Convert the records into a JSON list of strings, with one string for each line and no entries for blank lines. Leave the pictures out of the answer.

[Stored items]
>> BEGIN
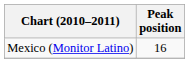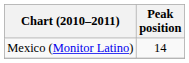Mexico (Monitor Latino) | Peak position: 16 -> 14
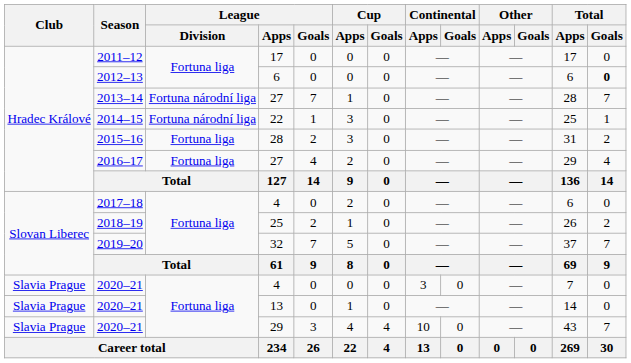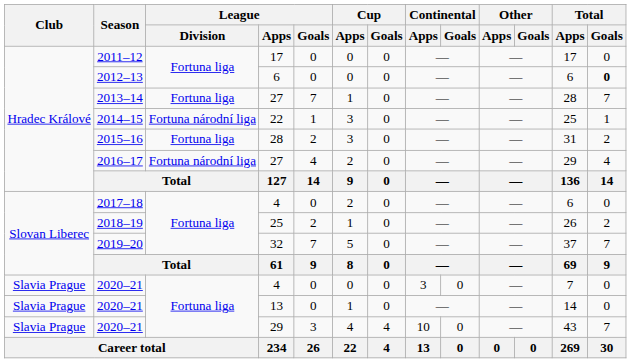2013–14 | League / Division: Fortuna národní liga -> Fortuna liga
2016–17 | League / Division: Fortuna liga -> Fortuna národní liga
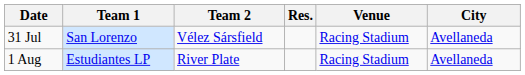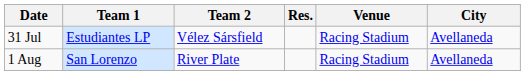31 Jul | Team 1: San Lorenzo -> Estudiantes LP
1 Aug | Team 1: Estudiantes LP -> San Lorenzo
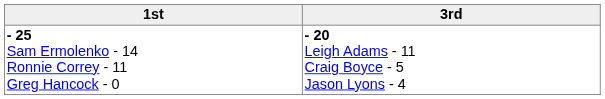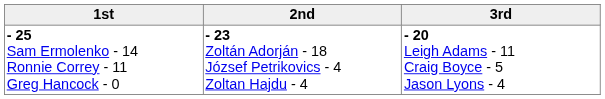+ column: 2nd | - 23 Zoltán Adorján - 18 József Petrikovics - 4 Zoltan Hajdu - 4
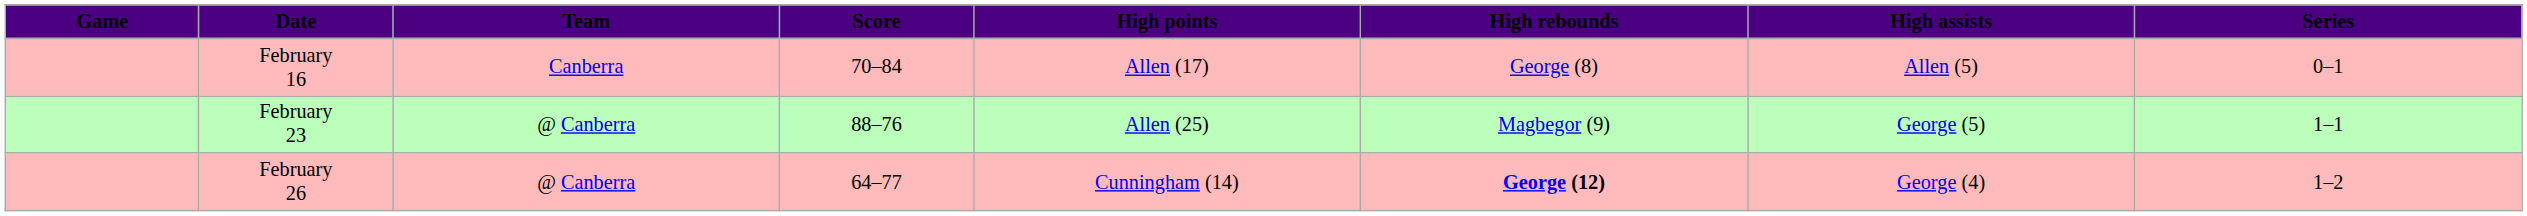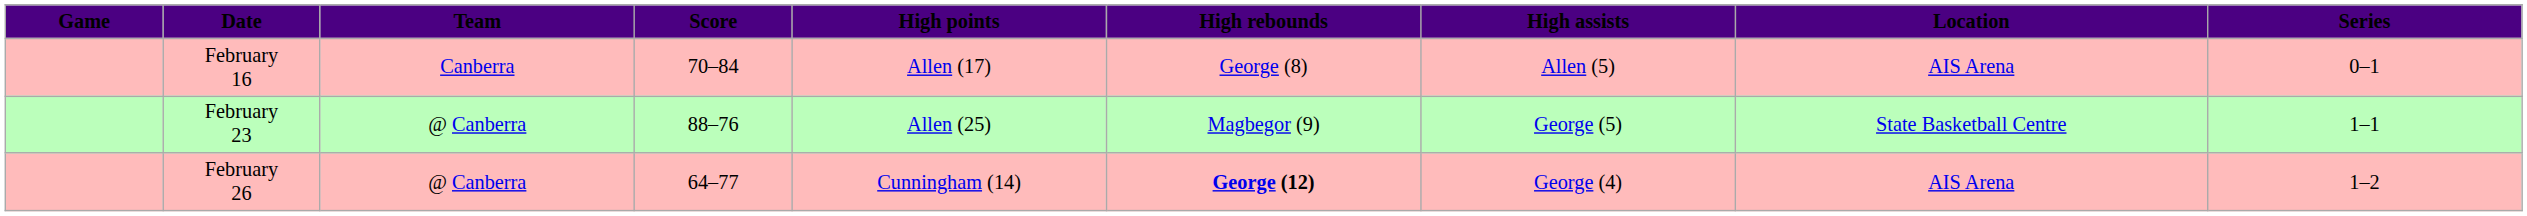+ column: Location | AIS Arena | State Basketball Centre | AIS Arena
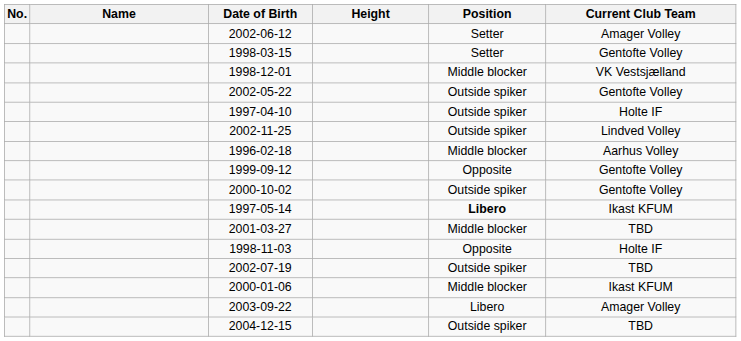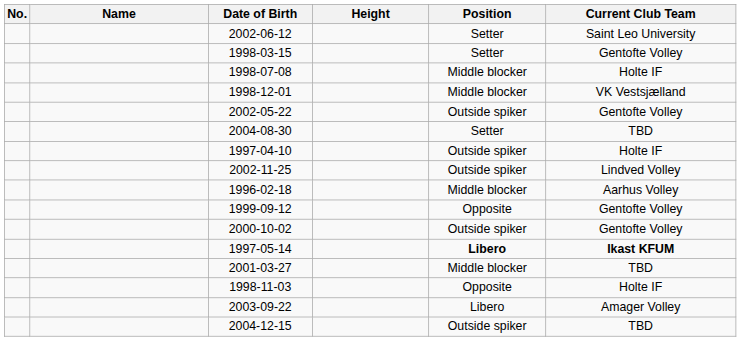2002-06-12 | Current Club Team: Amager Volley -> Saint Leo University
+ row: 1998-07-08 | Middle blocker | Holte IF
+ row: 2004-08-30 | Setter | TBD
1997-05-14 | Current Club Team: normal -> bold
- row: 2002-07-19 | Outside spiker | TBD
- row: 2000-01-06 | Middle blocker | Ikast KFUM
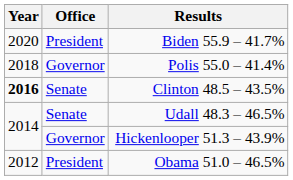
>> END
SOLUTION TO THIS TASK:
[
  "Mexico (Monitor Latino) | Peak position: 16 -> 14",
  "2013–14 | League / Division: Fortuna národní liga -> Fortuna liga",
  "2016–17 | League / Division: Fortuna liga -> Fortuna národní liga",
  "31 Jul | Team 1: San Lorenzo -> Estudiantes LP",
  "1 Aug | Team 1: Estudiantes LP -> San Lorenzo",
  "+ column: 2nd | - 23 Zoltán Adorján - 18 József Petrikovics - 4 Zoltan Hajdu - 4",
  "+ column: Location | AIS Arena | State Basketball Centre | AIS Arena",
  "2002-06-12 | Current Club Team: Amager Volley -> Saint Leo University",
  "+ row: 1998-07-08 | Middle blocker | Holte IF",
  "+ row: 2004-08-30 | Setter | TBD",
  "1997-05-14 | Current Club Team: normal -> bold",
  "- row: 2002-07-19 | Outside spiker | TBD",
  "- row: 2000-01-06 | Middle blocker | Ikast KFUM"
]